Today is as good a time as any to make new financial goals. As with any life-changing goal, the first things you have to do are learn from the past and then focus on the future. When we say learn from the past, we don’t mean punish yourself for past mistakes but rather use those mistakes as a way to make better decisions going forward. Forgive yourself and your spouse or partner (if you have one) for what has happened previously and agree that from today forward, you will concentrate on developing better financial habits. And your spouse or partner must do the same for you. Whatever choices you wish you had made in the past, don’t dwell on regretting them but learn from them as you make new choices in the future.

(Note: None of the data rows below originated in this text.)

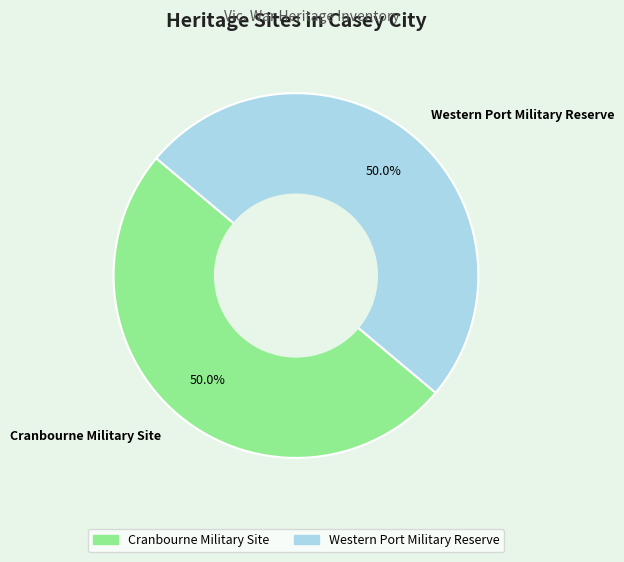

What is the ratio of the value at Western Port Military Reserve to the value at Cranbourne Military Site?

1.0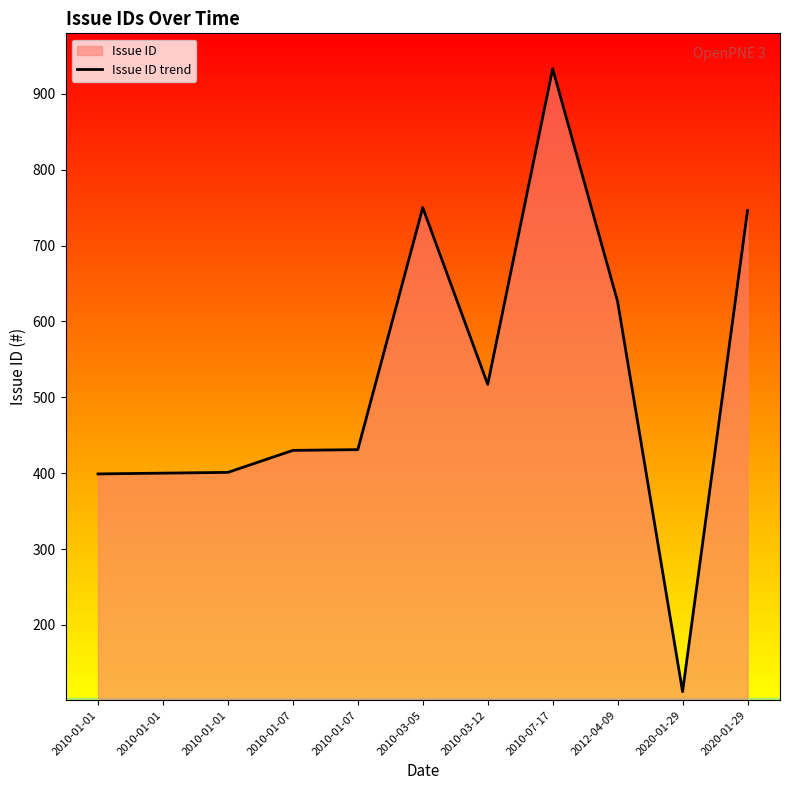

How many values are below 431?

5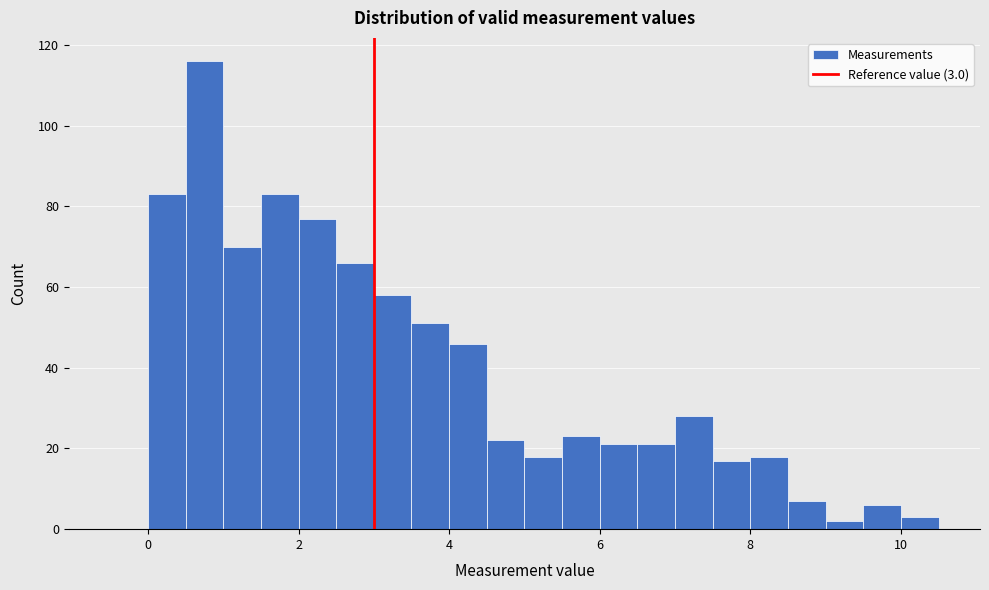

Read against the x-axis, roughly where is the centre of the tallest bar?

0.8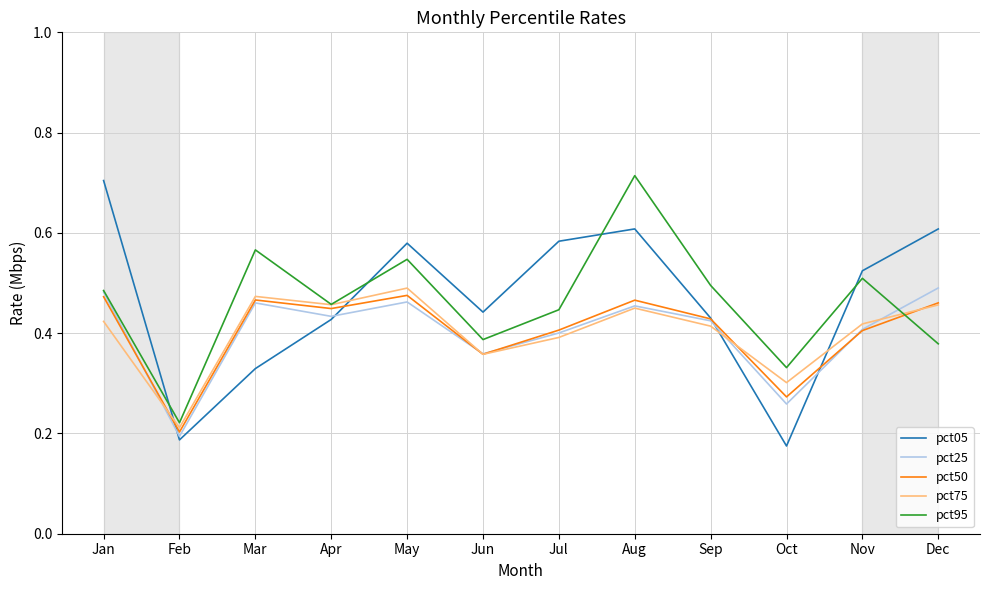

True or false: pct25 has more than 1 interior local peaks.

True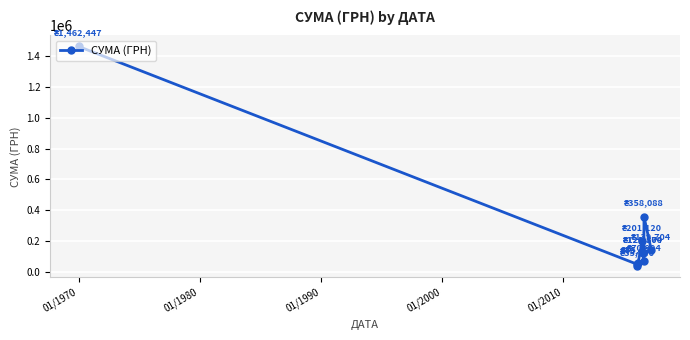

True or false: the data has more than 0 interior local peaks.

True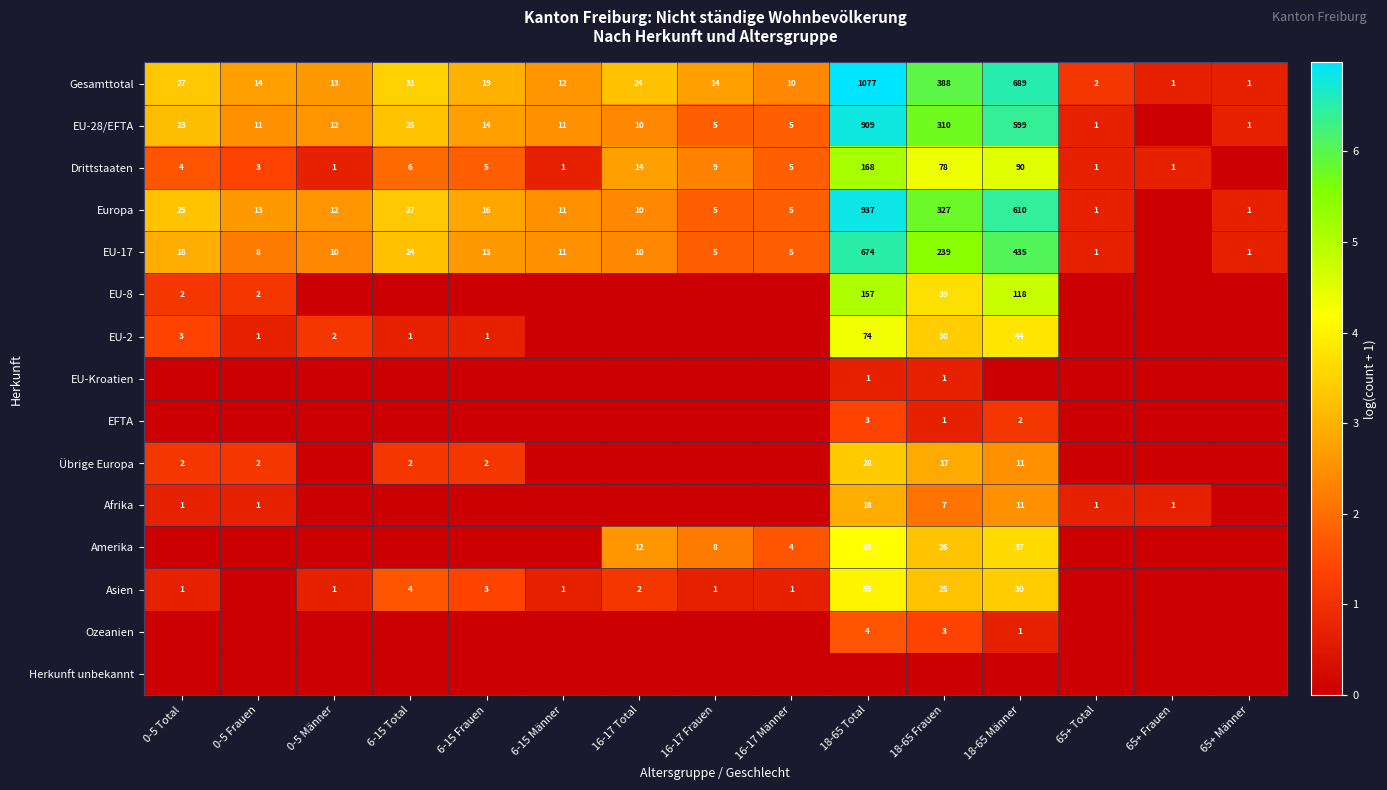

How many series are shown in this chart?

15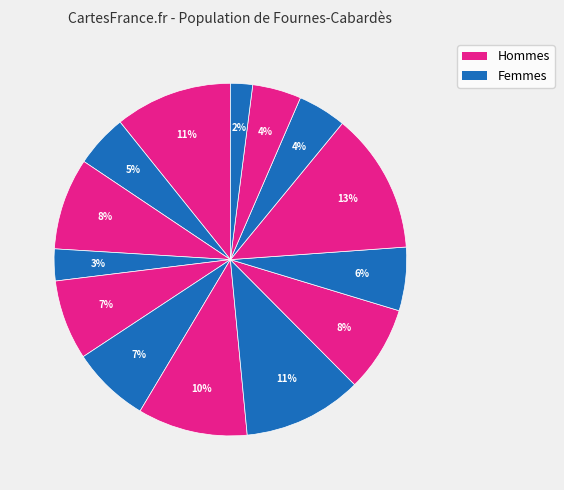

How many segments does this pie chart have?

14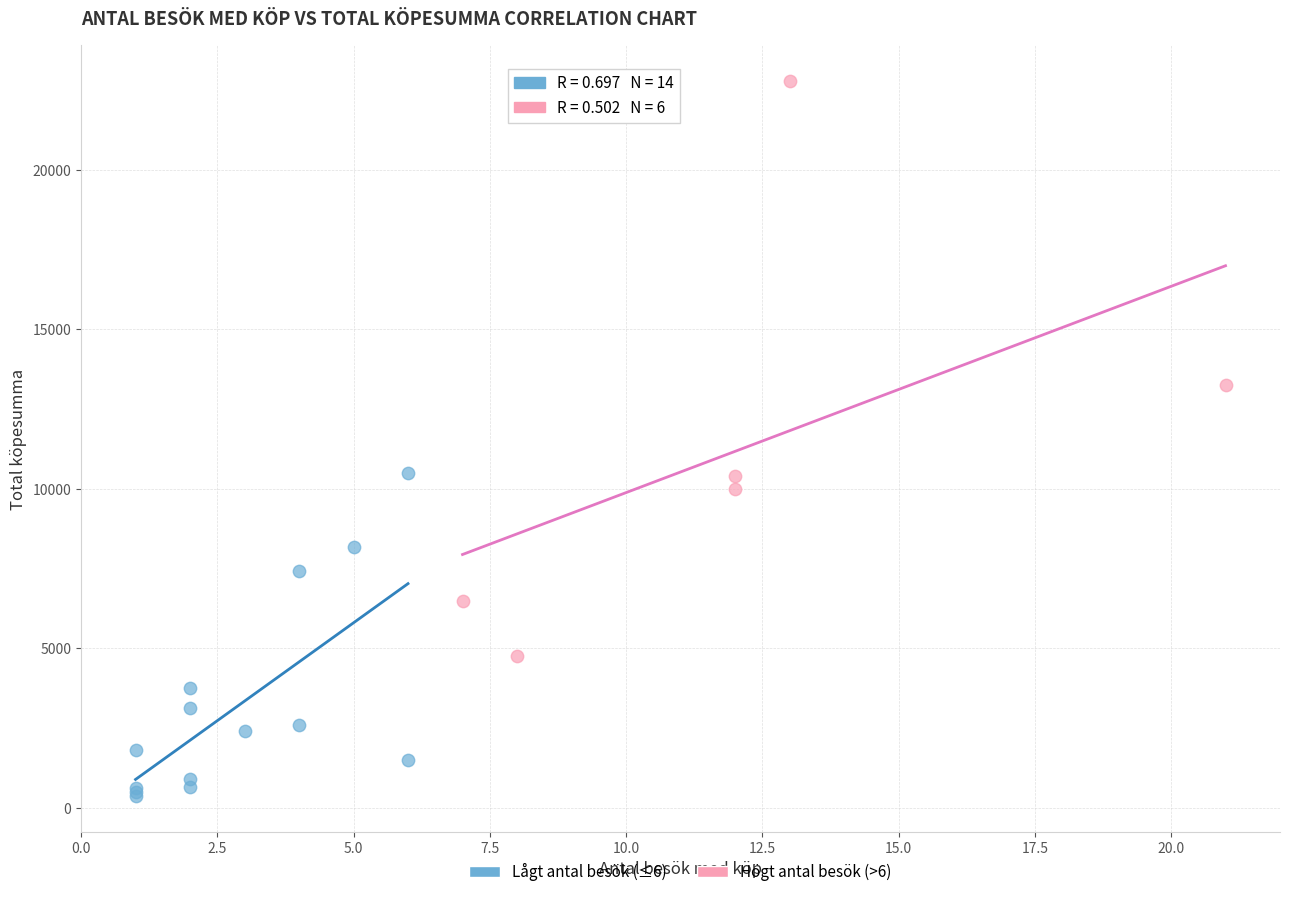

Which series reaches the minimum Y coordinate?

Lågt antal besök (≤6)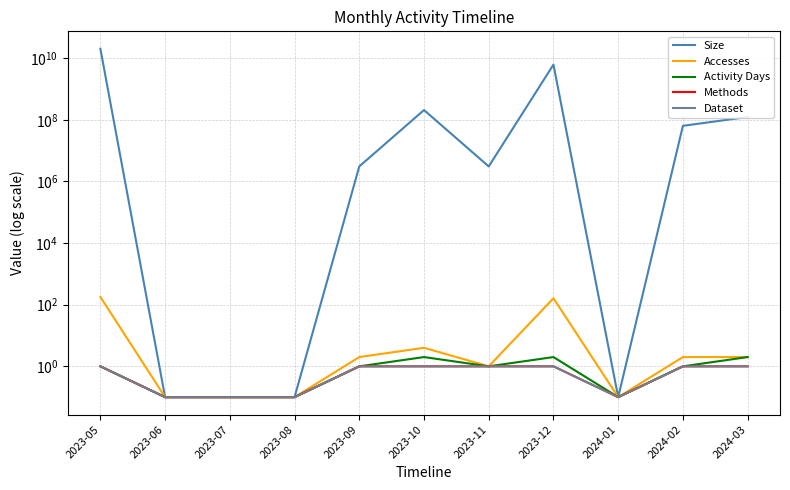

What is the value of the Dataset point at the 7th from the left?

1.0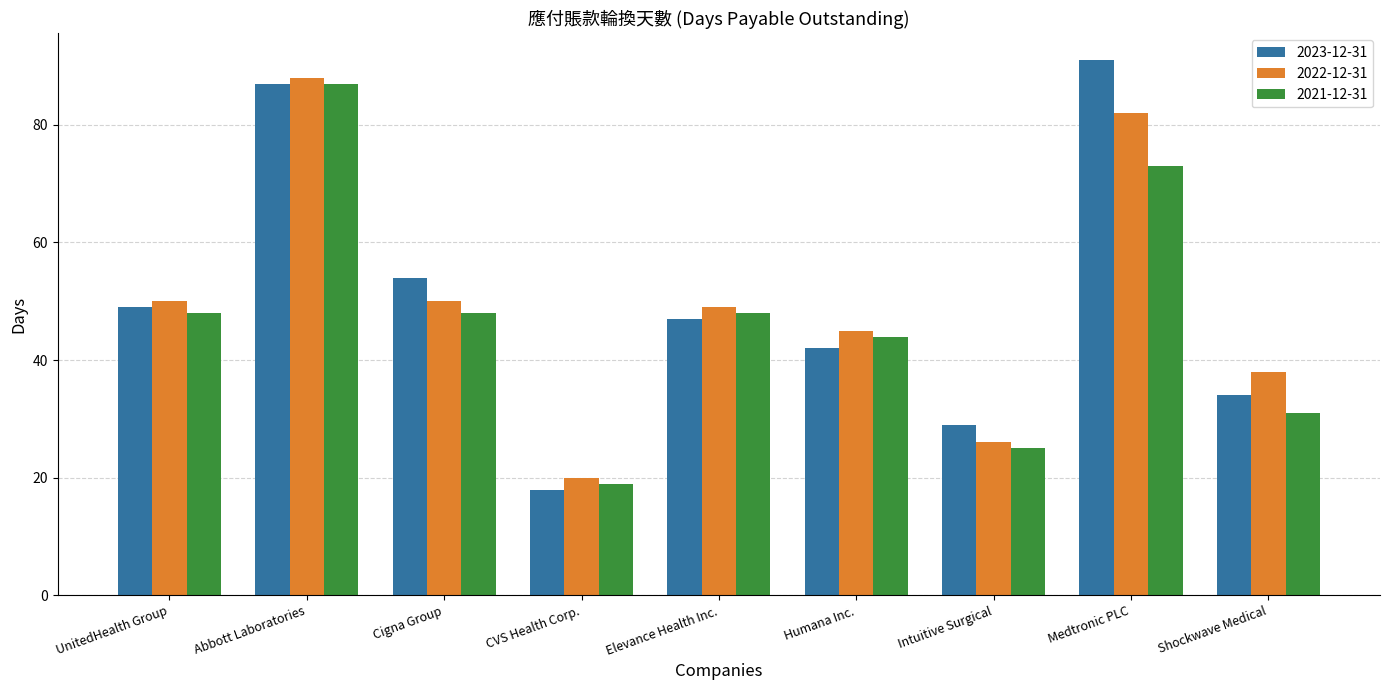

Rank the series by their maximum value, from lowest to highest.

2021-12-31, 2022-12-31, 2023-12-31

By leaving the past behind, you will feel a great burden lifted off your shoulders, it will be easier to breathe, and you can look forward with anticipation to the good things to come.

It’s true that before you know where you’re going, you have to know where you’re starting from so create a quick view for yourself of what your finances look like today. Make a list of all the financial statements that you make payments on every month credit cards, store cards, auto loan, house payment, etc. Decide where you need to focus first and outline your monthly plan for meeting your new expectations.

Concentrate on the things you can control. Like your credit cards. With all the talk in the recent past about stock market slumps and mortgage failures, you may feel like you don’t know what to do for the best. Keep in mind that those things are, unfortunately, out of your control. Don’t waste your energy there. If you focus on paying down your credit cards, you can see the rewards of your efforts every month. Review your credit card statements for the past six months. Is there a $50 or $100 purchase somewhere that you could easily have done without? Avoid making such purchases in the future.

One of the consequences of the financial crisis of 2008 is that banks are going to be a lot less eager to lend money. What that means for you is that if you hope to buy a home or a car in the near future, you will need to have an excellent credit rating, including a credit score above 700, established regular income, and a manageable amount of existing debt, i.e., balances below 50% of the available credit on your credit cards or credit lines and with no late payments. Financial institutions will no longer be willing to offer credit the way they did for the several years before 2008. If your score is below 700, two of the best ways to improve it are to pay your bills on time and push yourself to reduce your credit card balances.

If you have a 401(k) or Roth IRA that lost value in 2008, don’t be worried. In fact, that’s actually a good sign. It means that your plan has you invested in stocks, which, if your retirement is ten or more years away, is just where your money should be invested. While investing in stocks sounds risky and intimidating, stocks are also your best chance for a return on your investment that grows faster than inflation. Rather than running the risk of trying to navigate the stock market yourself, a 401(k) or Roth IRA account offers you the benefit of expert investment. And instead of worrying when your account value drops, keep in mind that your money is buying more shares of your 401(k) or Roth fund so that you will make more when the market recovers. Take advantage of the advice available from your plan manager when deciding where the best place is for you to focus your investment.

If you are buying a home and you are still able to make your mortgage payment, you should feel very lucky. It may not be the dream home you fantasize about, but try to love your home for what it is. Too many Americans think of their home as an investment and buy based on what they think the value will be in five or ten years. This is the wrong way to buy a home. A home purchase should be based on whether or not this is a place you can live happily, not to be thought of as an investment that will fund your retirement or vacations. Buy a house you can really afford, and over time it will rise in value because that’s what the housing market does. But its main value is as your home.

If you take control of these main areas then no matter what the future brings, you will have control of your financial destiny. And nothing will bring you more peace of mind than that.